But in both the project cards, you can quickly see what Behance thinks is the most important data for you to see:
- The Design
- Creators name
- The Design's Name (only on the filter page)
- Number of likes
- Number of views
I think these make sense for a portfolio platform. Since you can’t do much on Behance but look at designs and follow designers, the emphasis on views, likes, and users make sense to me. They try to drive engagement through the few interactions they have on each post.
Let's walk through each one of the above a bit more:
The backbone of the platform and the most important content. The rest of the data could be removed and the platform would still have some level of usefulness and relevance.
You might have missed the gravity of that statement. If Behance took away everything on their home page except the images of uploaded designs, their platform would still be useful! All the other stuff on the site is fluff...helpful fluff. But still fluff. It’s a lesson in radical prioritization as Behance has clearly made everything about the projects it hosts. Even it’s branding gives clues to this, but we’ll get to that in a sec.
2. Creators Name
Since it's a social platform, Behance has the creator's name on the card so that people can build a reputation and quickly navigate to other designers’ account pages. This shows us that Behance thinks that it's users, their reputation, and the ability for designers to follow each other is very important. They want people to connect person-to-person not just person-to-design.
Behance is a portfolio site which means there’s not much engagement to be had between users. But they try to drive engagement through the Follow, Save and Appreciate buttons within the design page. It’s completely normal for us to see actions like this nowadays, but I point it out to make you think about where you can add helpful and valuable, micro-engagements in your designs.
3. Design's Name
This one is funky. On the home page, the card doesn’t display the design name. But on the Search and Filter page, it does. What do you think that means?

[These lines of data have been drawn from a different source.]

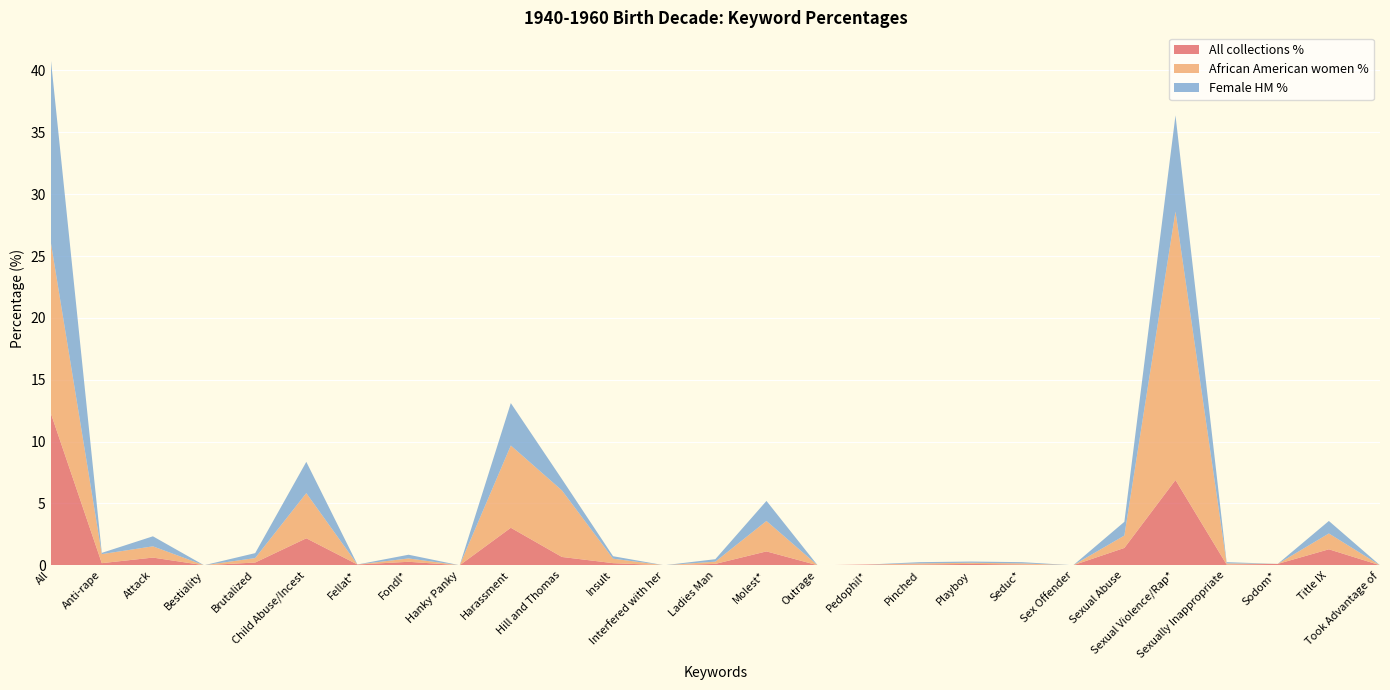

Reading left to right, list all the values displayed in this chart.

All collections %: 12.3	0.2	0.6	0.0	0.2	2.2	0.1	0.3	0.0	3.0	0.7	0.2	0.0	0.1	1.1	0.0	0.1	0.1	0.1	0.1	0.0	1.4	6.9	0.1	0.1	1.3	0.0
African American women %: 13.9	0.7	0.9	0.0	0.4	3.6	0.0	0.3	0.0	6.7	5.4	0.4	0.0	0.2	2.5	0.0	0.0	0.1	0.1	0.1	0.0	1.0	21.7	0.1	0.0	1.3	0.0
Female HM %: 14.8	0.1	0.8	0.0	0.4	2.5	0.0	0.3	0.0	3.4	0.9	0.2	0.0	0.2	1.6	0.0	0.0	0.1	0.1	0.1	0.0	1.1	7.8	0.1	0.0	1.0	0.0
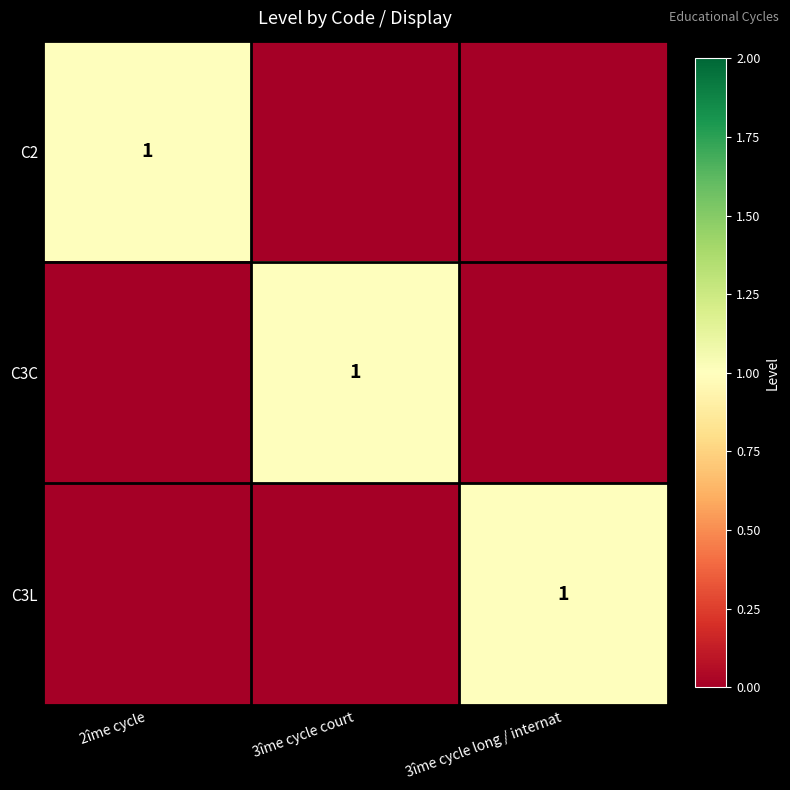

Is it true that C2 equals 0 at 2îme cycle?

False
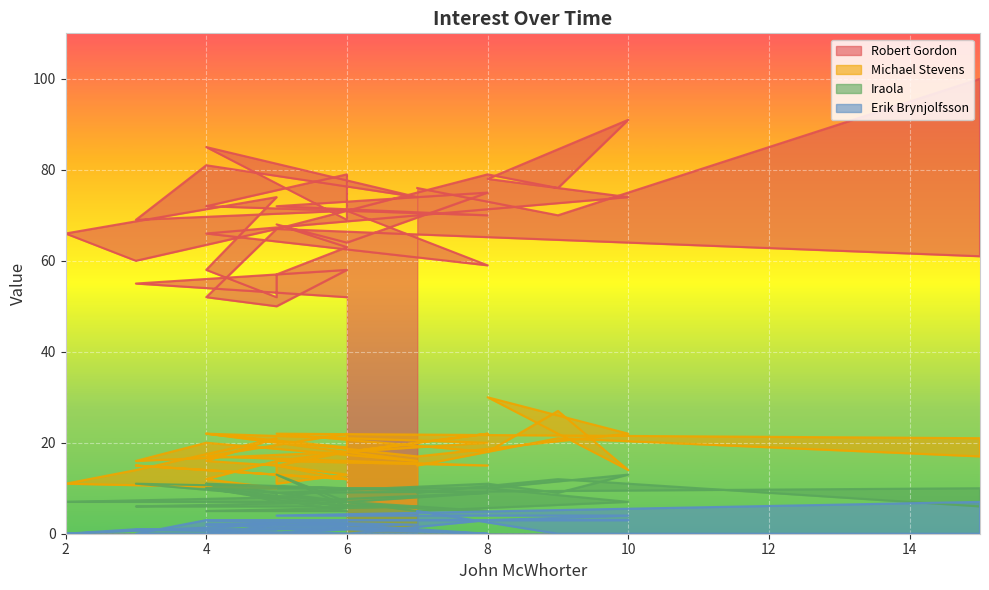

How many data points does each series have?

40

I don’t work for Behance, so I can’t tell you why they made that decision, but I can tell you what I think. The home page and the Search and Filter page are about two different purposes. The home page is 100% presentation and ease of access. It’s heavily curated for showing the “best of” categories! Sounds like it’s the perfect place to quickly and easily get inspiration and see fellow designers work.
The Search and Filter page is for...well, searching for projects. The curation gives way to a giant search bar and secondary filters. This page needs more data on the card because here users are looking for in-depth content that matches a specific search query.
You might also notice the priority and ease of access to the text search versus secondary filters like "Tools" and "Creative Fields". This, in combination with the “more data” paradigm on the search and filter page, tells us that Behance thinks that users will find it easier to use the text search over other filtering tools.
4. Number of Likes
Similar to Instagram, displaying likes is a way to gamify or psychologize engagement. Based on how users interact with the platform they might want to follow designers with a huge amount of likes or they may search for lesser-known designers and give them likes. Regardless, it's a bit of a measuring stick that Behance thinks it important to drive engagement - probably since it's the only way to interact with a design outside of being able to "follow" another designer.
5. Number of Views
Views are the foundation of most things on the web. If you are particularly cruel to yourself you might compare views to likes and base your worth on the corresponding percentage. Don’t do that - you’re amazing as you are :)
Views are another way of driving engagement on content that is generally non-interactable as well.
The cards on Behance do two things. They present the most important data to the users and they show just enough data to entice engagement and curiosity.
I’d like to point out there at there is not “Show More” or “More Details” on the cards. Behance has shown it’s commitment to Hick’s Law by restricting the amount of data you see on the cards. Generally speaking, when in doubt, show less data.